Copper accumulation and copper-zinc balance
The copper-toxicity question is best read as theoretical-but-flagged rather than observed. No human copper-toxicity cases attributed to GHK-Cu appear in the peer-reviewed record, and rodent studies used copper loads below the roughly 35 mg/kg ion-toxicity threshold. The chemistry argues against the hazard for the bound complex: log K ~16.4 binding, full blockade of copper-dependent LDL oxidation in vitro, and an 87% reduction in ferritin iron release [7].
The residual concern is specific and worth stating plainly: prolonged systemic use raises a theoretical copper-accumulation and copper-zinc-balance question that the literature flags but has not resolved in humans, because no validated systemic pharmacokinetic data exist. These are copper toxicity concerns read at their true size — real enough to name, not demonstrated to occur.
Is GHK-Cu FDA approved?
No. There is no FDA-approved GHK-Cu drug product for any indication. Topical Copper Tripeptide-1 is a legal cosmetic ingredient in the US, EU, and UK, but injectable, oral, or other systemic formulations are unapproved research chemicals with no established regulatory pathway.
What are the downsides of copper peptides?
Reported downsides include localized irritation and a hyperpigmentation signal with some topical applications, vitamin-C and low-pH-acid incompatibility that can destroy both actives, and low native skin bioavailability [16]. Broadly, human clinical evidence is thin, much of it comes from a single research group, and there is no validated pharmacokinetic basis for systemic use.
The single-investigator caveat
A large share of the foundational GHK-Cu mechanistic and review literature originates from one investigator, Loren Pickart (1938-2023), and close colleagues. That does not make the work wrong — the picomolar collagen dose-response has independent corroboration, and the gene-expression analyses draw on the public Connectivity Map [1][2]. But independent replication of the broader gene-modulation and anti-aging claims is limited, and a careful reader weights a single-source claim differently from a multi-lab one.

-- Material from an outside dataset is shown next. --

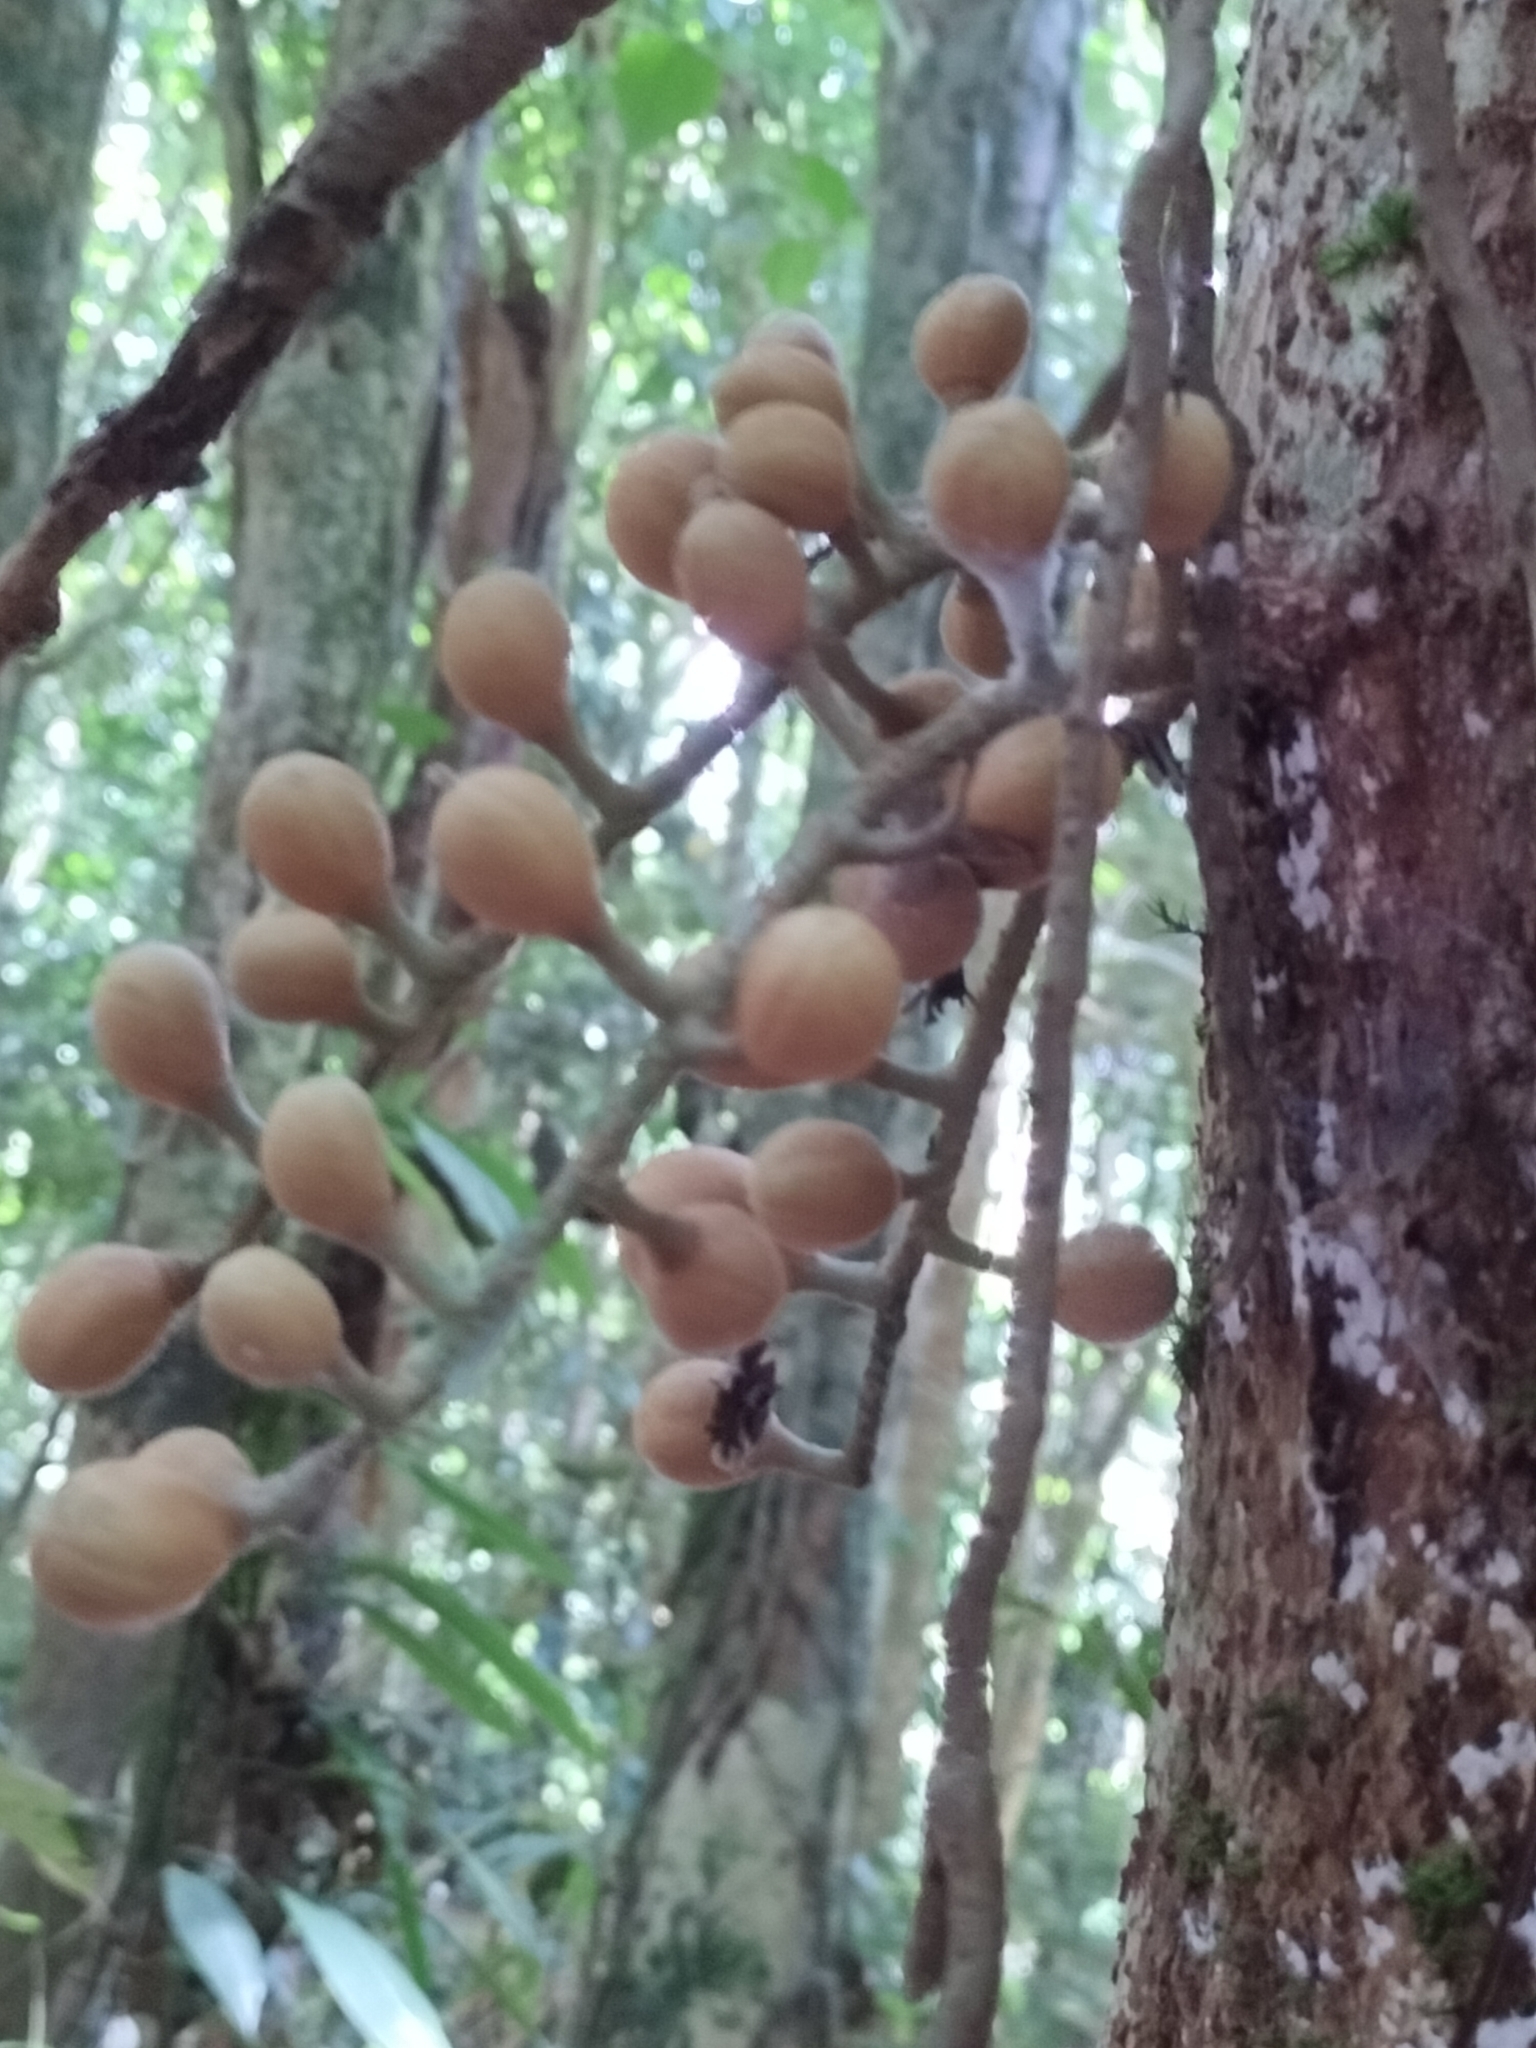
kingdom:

This is the reason the "~4,000 genes" figure is struck through across this site and corrected to the ~2,100 genes the >=50%-change threshold table actually reports [2]. The most-repeated copper-peptide statistic is an extrapolation of a single-group analysis — exactly the kind of figure a safety reading should circle and re-check rather than pass along.
The systemic pharmacokinetics gap
The largest single gap is systemic pharmacokinetics. No validated human half-life, Cmax, bioavailability, or tissue-distribution data exist for injectable or systemic GHK-Cu, and community dosing protocols have no peer-reviewed basis. The free tripeptide is rapidly cleared by plasma peptidases — a rat study documented rapid metabolism of GHK to the dipeptide HK after IV dosing — and secondary literature cites a short systemic elimination half-life on the order of 1-2 hours, with the copper chelate more stable than free GHK [16].
Topical use sidesteps much of this by forming a local dermal depot (about 97 ug/cm^2 over 48 hours) rather than relying on systemic circulation [5]. For any non-topical route, the correct statement is that the human PK is simply unknown, which is the honest gap this page exists to mark.